In re Findlay

Decision Date11 February 1930
Citation170 N.E. 471,253 N.Y. 1
PartiesIn re FINDLAY.
CourtNew York Court of Appeals Court of Appeals

OPINION TEXT STARTS HERE

In the matter of the revocation of letters of administration of the goods, chattels, and credits of John Findlay, deceased. Petition by Alfred Brooks against William Findlay and another as administrators. From an order of the Appellate Division, Second Department (226 App. Div. 638, 236 N. Y. S. 489), affirming a decree of the Surrogate's Court of Nassau county which dismissed on the merits a petition for the revocation of letters of administration, petitioner appeals.

Reversed and remitted, with directions.

Appeal from Supreme Court, Appellate Division, Second Department.

Christian S. Lorentzen, of New York City, for appellant.

James N. Gehrig, of Mineola, Jeremiah Wood, of Gloversville, and Ward Wilklow, of Middletown, for respondents.

CARDOZO, C. J.

Alfred Brooks, a brother of the decedent, John Findlay, formerly Albert Brooks, brings this proceeding to revoke letters of administration granted to William Findlay and another upon the false suggestion, as he claims, that William was John's brother, and entitled as such to administer the estate.

Henry Brooks and Ann Aldridge were married in England in 1852. They had three children: Arthur, who died unmarried many years ago; Albert, the decedent, who came to America in 1874 at the age of nineteen and changed his name to John Findlay; and Alfred, the petitioner, born in 1859, and still a resident of England.

^^^^^^^^

▸ **EXERCISE GOAL**
Please render this sentence from the court opinion above in Spanish: "Henry Brooks and Ann Aldridge were married in England in 1852."

^^^^^^^^

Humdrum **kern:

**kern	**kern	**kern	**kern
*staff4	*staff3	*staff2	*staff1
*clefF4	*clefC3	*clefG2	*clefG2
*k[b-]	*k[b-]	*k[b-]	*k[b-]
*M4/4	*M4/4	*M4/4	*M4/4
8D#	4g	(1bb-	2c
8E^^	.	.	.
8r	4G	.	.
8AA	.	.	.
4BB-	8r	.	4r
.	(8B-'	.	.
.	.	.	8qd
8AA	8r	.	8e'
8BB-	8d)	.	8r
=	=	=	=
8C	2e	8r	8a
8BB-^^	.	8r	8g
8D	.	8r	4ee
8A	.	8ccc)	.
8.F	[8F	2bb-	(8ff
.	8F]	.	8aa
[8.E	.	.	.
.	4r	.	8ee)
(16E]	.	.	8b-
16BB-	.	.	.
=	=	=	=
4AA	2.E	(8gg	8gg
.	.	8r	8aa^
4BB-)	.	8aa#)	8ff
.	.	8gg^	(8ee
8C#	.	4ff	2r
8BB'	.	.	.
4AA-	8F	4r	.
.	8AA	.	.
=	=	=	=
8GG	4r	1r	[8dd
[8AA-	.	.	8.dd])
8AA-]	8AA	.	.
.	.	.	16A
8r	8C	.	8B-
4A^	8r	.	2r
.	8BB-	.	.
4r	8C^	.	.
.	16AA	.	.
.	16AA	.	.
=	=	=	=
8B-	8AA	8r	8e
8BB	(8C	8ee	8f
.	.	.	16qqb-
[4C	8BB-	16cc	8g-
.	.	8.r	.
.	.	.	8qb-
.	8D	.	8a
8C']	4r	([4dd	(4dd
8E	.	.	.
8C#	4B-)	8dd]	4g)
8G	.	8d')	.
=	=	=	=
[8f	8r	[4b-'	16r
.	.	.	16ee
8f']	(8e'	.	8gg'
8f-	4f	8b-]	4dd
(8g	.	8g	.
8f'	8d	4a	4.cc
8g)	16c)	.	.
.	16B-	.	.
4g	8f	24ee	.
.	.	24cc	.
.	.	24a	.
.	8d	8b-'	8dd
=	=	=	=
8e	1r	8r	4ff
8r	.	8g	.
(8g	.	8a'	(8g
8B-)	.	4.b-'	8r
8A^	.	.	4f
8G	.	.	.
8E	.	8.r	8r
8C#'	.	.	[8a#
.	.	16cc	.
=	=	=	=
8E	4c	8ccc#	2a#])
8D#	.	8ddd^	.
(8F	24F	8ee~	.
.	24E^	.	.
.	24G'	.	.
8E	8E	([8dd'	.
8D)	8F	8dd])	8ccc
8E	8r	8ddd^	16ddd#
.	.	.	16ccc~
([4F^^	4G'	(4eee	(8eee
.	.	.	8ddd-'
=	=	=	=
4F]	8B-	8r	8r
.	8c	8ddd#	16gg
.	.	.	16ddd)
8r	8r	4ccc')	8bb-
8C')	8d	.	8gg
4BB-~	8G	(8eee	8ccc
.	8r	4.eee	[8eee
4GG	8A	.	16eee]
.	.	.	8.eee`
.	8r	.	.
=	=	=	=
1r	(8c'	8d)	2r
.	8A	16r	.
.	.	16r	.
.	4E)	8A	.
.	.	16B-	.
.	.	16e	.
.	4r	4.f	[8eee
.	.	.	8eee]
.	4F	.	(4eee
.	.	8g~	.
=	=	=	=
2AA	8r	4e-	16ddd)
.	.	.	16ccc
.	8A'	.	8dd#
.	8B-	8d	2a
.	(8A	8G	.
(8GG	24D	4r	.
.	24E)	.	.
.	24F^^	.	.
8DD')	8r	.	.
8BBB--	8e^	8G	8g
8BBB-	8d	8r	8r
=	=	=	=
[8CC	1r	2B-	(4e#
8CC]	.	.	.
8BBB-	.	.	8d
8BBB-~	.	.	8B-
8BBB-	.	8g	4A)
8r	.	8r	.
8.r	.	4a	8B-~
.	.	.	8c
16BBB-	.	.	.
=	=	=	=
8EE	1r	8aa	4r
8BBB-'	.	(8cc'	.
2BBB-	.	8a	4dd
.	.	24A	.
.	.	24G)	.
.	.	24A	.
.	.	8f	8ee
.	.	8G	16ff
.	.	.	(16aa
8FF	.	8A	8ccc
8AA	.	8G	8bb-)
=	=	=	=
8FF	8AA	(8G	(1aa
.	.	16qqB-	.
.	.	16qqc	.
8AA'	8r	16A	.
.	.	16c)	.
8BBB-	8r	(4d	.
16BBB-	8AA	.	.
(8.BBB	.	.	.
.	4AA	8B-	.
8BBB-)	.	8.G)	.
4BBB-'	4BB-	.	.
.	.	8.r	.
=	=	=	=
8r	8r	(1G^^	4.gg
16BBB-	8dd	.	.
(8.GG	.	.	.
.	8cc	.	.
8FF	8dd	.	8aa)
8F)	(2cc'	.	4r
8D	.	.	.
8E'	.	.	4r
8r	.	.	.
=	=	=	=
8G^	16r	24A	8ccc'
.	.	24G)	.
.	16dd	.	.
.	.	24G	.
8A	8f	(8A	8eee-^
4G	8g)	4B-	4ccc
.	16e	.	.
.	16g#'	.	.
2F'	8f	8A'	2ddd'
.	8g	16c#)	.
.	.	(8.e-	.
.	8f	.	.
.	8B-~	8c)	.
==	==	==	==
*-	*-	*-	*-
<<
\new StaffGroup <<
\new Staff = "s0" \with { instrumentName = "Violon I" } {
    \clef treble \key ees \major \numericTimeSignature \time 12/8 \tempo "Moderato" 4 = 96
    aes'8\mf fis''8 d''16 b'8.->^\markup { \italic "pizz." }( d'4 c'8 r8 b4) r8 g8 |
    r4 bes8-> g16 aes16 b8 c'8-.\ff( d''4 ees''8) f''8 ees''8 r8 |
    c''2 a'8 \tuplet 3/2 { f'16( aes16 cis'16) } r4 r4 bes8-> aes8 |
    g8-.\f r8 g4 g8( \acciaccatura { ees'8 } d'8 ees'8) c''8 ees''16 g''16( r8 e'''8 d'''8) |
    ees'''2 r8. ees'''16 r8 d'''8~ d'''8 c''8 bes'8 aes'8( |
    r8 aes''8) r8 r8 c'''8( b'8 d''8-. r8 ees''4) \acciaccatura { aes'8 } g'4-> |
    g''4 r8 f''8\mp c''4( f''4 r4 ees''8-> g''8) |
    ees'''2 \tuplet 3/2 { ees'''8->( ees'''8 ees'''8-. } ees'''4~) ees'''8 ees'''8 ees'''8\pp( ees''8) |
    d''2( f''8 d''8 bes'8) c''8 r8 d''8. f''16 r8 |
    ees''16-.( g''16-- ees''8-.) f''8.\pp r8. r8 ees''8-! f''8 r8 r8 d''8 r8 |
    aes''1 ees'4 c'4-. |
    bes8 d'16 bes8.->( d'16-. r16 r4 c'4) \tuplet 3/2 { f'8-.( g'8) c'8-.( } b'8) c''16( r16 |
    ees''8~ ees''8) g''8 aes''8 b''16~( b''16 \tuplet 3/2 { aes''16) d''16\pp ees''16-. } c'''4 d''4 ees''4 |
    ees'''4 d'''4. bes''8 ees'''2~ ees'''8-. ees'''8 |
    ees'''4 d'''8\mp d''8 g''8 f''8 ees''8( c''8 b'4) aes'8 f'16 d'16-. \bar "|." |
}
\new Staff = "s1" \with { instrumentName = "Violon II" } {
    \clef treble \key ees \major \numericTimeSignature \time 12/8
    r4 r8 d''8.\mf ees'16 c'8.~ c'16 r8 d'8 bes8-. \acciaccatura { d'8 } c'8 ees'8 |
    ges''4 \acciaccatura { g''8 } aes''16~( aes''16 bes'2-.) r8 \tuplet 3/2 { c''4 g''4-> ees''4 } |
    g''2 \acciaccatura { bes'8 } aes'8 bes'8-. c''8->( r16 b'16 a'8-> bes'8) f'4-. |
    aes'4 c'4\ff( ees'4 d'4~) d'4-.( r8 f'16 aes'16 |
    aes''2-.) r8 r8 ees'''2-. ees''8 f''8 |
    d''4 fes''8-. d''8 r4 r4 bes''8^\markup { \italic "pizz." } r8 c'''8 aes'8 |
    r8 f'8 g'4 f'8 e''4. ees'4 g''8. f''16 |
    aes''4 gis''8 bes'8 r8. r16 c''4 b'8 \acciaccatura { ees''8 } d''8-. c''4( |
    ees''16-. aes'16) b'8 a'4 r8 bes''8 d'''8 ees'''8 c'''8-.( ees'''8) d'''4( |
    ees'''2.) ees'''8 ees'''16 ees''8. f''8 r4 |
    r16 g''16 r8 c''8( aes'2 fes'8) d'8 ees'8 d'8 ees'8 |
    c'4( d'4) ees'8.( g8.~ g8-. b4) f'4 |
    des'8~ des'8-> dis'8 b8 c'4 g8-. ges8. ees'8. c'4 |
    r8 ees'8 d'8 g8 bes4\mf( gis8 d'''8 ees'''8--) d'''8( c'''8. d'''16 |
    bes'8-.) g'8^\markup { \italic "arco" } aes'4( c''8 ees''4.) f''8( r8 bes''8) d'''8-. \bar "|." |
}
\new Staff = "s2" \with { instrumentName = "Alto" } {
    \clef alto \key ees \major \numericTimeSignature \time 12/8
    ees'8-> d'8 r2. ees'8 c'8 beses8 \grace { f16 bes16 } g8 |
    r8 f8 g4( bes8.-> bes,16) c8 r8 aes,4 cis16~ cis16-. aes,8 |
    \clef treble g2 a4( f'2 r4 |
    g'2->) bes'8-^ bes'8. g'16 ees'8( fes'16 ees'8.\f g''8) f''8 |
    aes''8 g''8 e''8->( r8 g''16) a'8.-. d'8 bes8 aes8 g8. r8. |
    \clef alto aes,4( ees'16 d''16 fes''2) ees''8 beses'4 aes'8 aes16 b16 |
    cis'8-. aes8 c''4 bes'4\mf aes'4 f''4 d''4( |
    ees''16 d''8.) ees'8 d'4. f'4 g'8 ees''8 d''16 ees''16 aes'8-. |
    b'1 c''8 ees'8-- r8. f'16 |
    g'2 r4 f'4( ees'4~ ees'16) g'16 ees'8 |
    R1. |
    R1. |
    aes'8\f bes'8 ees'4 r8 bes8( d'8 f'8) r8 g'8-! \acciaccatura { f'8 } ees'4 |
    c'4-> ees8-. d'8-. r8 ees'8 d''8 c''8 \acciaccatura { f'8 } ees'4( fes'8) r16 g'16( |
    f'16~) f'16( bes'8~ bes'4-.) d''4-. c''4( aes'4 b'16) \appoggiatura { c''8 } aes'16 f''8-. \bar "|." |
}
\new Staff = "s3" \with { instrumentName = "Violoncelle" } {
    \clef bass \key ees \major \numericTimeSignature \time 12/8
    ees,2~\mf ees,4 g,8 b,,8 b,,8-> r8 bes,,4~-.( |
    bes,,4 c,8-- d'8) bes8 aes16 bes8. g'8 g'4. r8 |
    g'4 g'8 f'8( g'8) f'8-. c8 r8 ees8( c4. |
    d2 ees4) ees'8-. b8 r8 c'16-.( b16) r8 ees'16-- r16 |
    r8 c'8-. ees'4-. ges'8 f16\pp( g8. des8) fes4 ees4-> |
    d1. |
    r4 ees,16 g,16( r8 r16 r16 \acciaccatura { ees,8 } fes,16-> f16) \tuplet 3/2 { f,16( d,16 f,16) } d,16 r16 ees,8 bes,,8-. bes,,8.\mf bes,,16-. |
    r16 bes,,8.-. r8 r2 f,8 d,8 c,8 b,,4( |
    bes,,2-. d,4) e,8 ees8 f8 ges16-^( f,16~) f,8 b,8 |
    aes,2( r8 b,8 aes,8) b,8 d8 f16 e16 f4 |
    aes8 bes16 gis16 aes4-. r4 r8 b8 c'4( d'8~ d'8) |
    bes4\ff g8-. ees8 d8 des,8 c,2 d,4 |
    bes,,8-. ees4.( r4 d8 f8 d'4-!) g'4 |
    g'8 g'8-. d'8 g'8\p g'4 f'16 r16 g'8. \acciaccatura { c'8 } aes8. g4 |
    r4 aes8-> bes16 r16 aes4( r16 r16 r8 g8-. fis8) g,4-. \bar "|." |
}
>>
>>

^^^^^^^^

▸ **EXPECTED OUTPUT**
Henry Brooks y Ann Aldridge se casaron en Inglaterra en 1852.